5. CONsIDERAÇÕEs fINAIs

A identidade é (re)construída na ação com os outros em contextos diversificados. os modos como os sujeitos se posicionam enquanto alunos dão sentido à sua trajetória escolar, uma vez que se baseiam em esquemas de pensamento e de ação (Abrantes, 2003; 2005).

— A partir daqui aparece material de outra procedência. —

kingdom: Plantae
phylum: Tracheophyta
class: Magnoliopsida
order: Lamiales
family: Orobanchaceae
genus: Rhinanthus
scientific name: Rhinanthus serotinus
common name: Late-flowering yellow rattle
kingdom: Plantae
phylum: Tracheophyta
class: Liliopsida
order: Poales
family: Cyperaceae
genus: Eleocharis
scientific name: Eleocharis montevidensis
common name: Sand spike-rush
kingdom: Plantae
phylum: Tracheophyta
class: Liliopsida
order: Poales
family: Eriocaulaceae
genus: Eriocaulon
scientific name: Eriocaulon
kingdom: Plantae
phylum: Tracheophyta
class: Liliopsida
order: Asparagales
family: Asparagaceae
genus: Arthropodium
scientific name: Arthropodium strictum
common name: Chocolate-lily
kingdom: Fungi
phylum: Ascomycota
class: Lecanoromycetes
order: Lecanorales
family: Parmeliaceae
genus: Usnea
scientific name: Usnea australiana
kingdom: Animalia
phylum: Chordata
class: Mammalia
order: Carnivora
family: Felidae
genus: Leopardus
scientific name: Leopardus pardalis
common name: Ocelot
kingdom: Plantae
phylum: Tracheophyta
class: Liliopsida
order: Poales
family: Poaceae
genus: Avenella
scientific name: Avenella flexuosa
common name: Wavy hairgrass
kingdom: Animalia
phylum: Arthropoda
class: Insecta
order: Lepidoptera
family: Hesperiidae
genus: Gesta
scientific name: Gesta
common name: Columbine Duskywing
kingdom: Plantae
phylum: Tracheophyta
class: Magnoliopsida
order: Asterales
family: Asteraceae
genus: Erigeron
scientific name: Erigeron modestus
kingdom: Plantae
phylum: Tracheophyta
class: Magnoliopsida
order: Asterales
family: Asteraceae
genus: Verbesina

É possível perceber que tanto os alunos de 6º como os de 9º ano incorporam discursos e posições que lhes permite adquirir uma identidade enquanto aluno. neste sentido, a trajetória escolar parece ser marcada não somente pela interiorização de discursos e práticas presentes no feedback dos professores, mas igualmente pela participação e comparações vividas na sala de aula. Por exemplo, a caraterística Bom aluno, das mais referidas pelos alunos, revela como os alunos se vem e são vistos com analogias ao envolvimento positivo e bem sucedido nas atividades de aprendizagem (Kuh, 2003). Por outro lado, os sujeitos enquanto alunos também adotam uma atitude pouco envolvida com a aprendizagem ao se intitularem de Distraídos e Preguiçosos, no sentido em que se opõem aquilo que no discurso escolar se julga ser caraterísticas de bom aluno (Vasconcelos, 2008).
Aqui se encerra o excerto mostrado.